• Exercise:
Report each line of the entries that includes "class" by copying it.

(Data items)
* * *

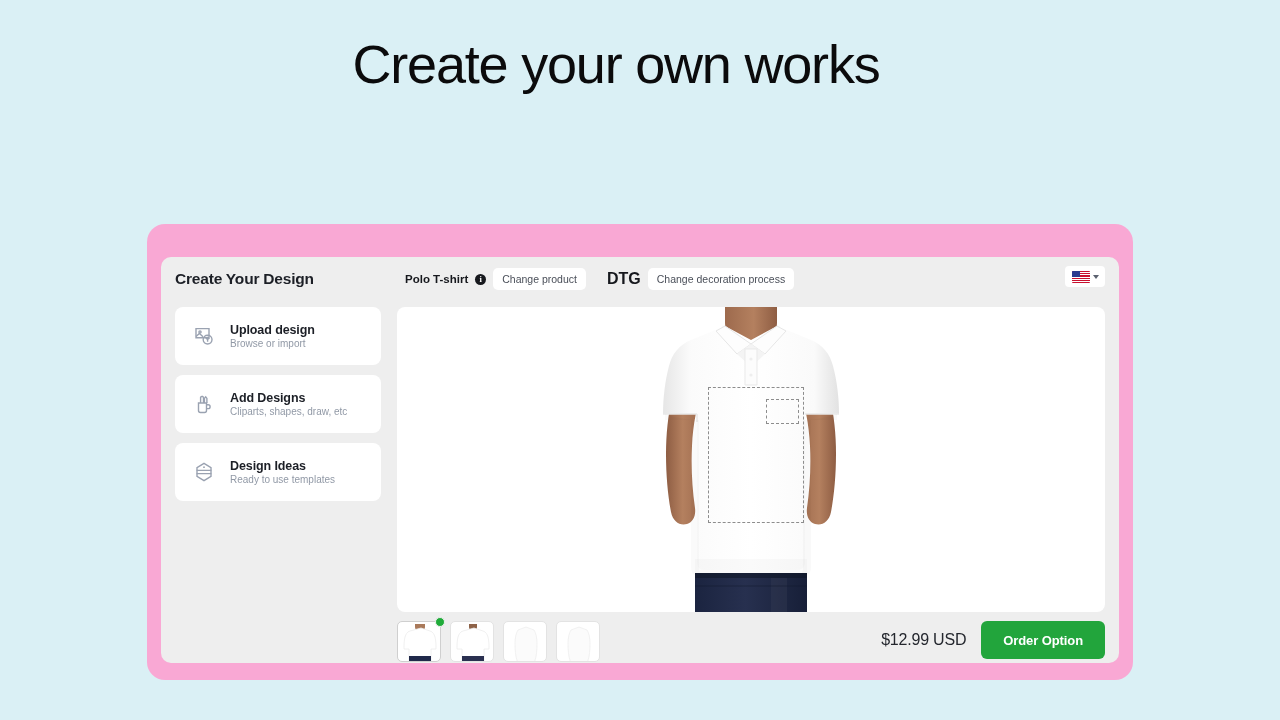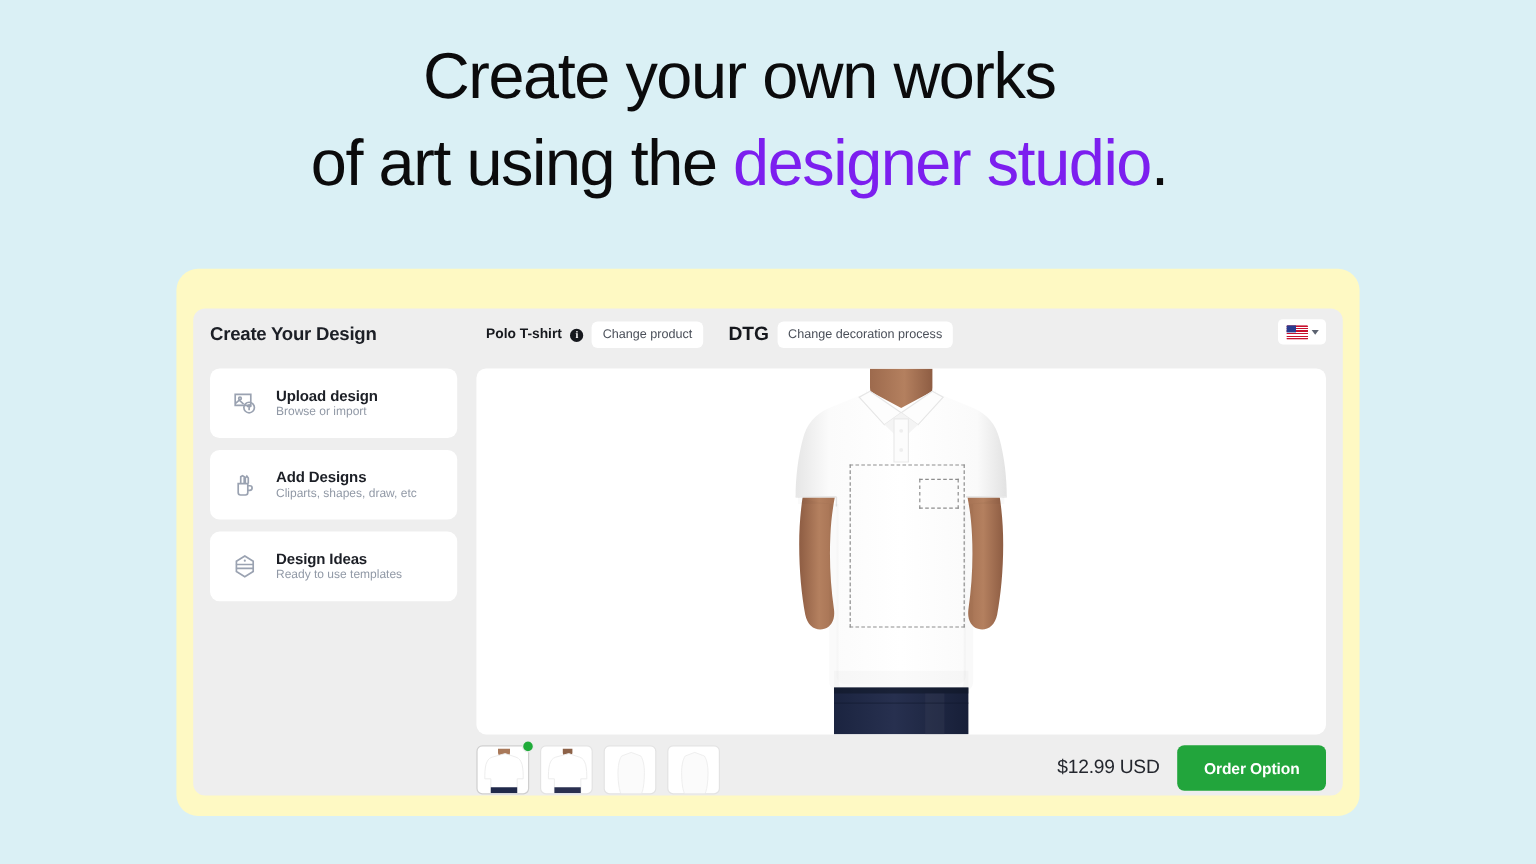--- a/index.html
+++ b/index.html
@@ -315,9 +315,6 @@
 
 <div class="headline">
   <div>Create your own works</div>
-  <div>
-    <span>of art using the </span><span class="accent">designer studio</span><span>.</span>
-  </div>
 </div>
 
 <div class="app-card">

* * *

• Answer box:
 <div class="headline">
-    <span>of art using the </span><span class="accent">designer studio</span><span>.</span>
 <div class="app-card">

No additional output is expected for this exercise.